A verdict has been returned in the trial referred to by most media as ‘the Kathua case’, a regrettable tag which has a way of distancing us from 8-year-old Asifa Bano who was kidnapped, held hostage in a Hindu temple, sedated for four days, repeatedly gang raped by grown men, & then bludgeoned to death. The chief priest of the temple where the crimes were committed, a police officer, & another lowlife were sentenced to life in prison for criminal conspiracy, murder, kidnapping, gang rape, destruction of evidence, & drugging the little girl. Three other defendants, all police officers, were convicted for destruction of evidence in the crime & sentenced to five-years although they were accused of involvement in planning the crimes. A seventh defendant who is a juvenile was acquitted although he was also accused of rape & murder.

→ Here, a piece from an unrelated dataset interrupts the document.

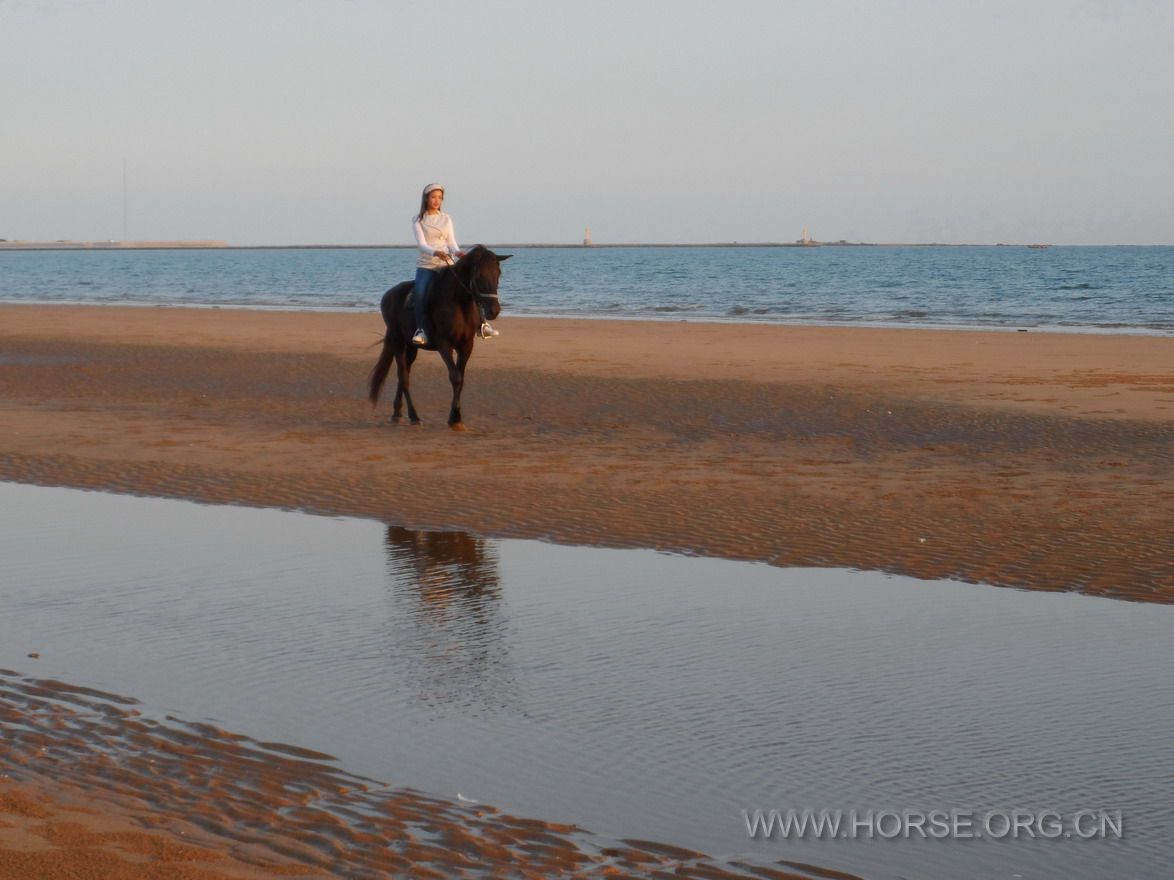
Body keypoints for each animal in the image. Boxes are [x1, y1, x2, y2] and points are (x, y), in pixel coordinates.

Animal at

Asifa’s parents Muhammad Yusuf Pujwala & Naseema Bibi are members of a religiously Muslim oppressed caste living in Hindu-majority Jammu. This savage crime against little Asifa was a deeply personal violation of her humanity but it was also a political crime involving gender, ethnic, religious, caste, & class oppression in the same way as the lynchings of Blacks in the US South were personal & political oppression. The family & community have not received even the semblance of justice in this verdict.

Many are expressing outrage over the verdict & the defense will be appealing the verdicts because the brutes were not sentenced to death. All seven should certainly be sentenced to life in prison without the possibility of parole but even in the case of such unspeakable violence against a child, the death penalty remains a weapon of the oppressors & not a suitable form of justice for the oppressed. There is no possible justice for the monstrous crimes committed against this little girl or for her family & community. Bloodlust doesn’t cut it. To address justice, we must commit ourselves to active solidarity with the struggles against gender, ethnic, religious, caste, & class oppression, & to the struggles against Hindutva nationalism & the military occupation of Jammu & Kashmir.

May little Asifa Rest In Peace although justice is not yet forthcoming.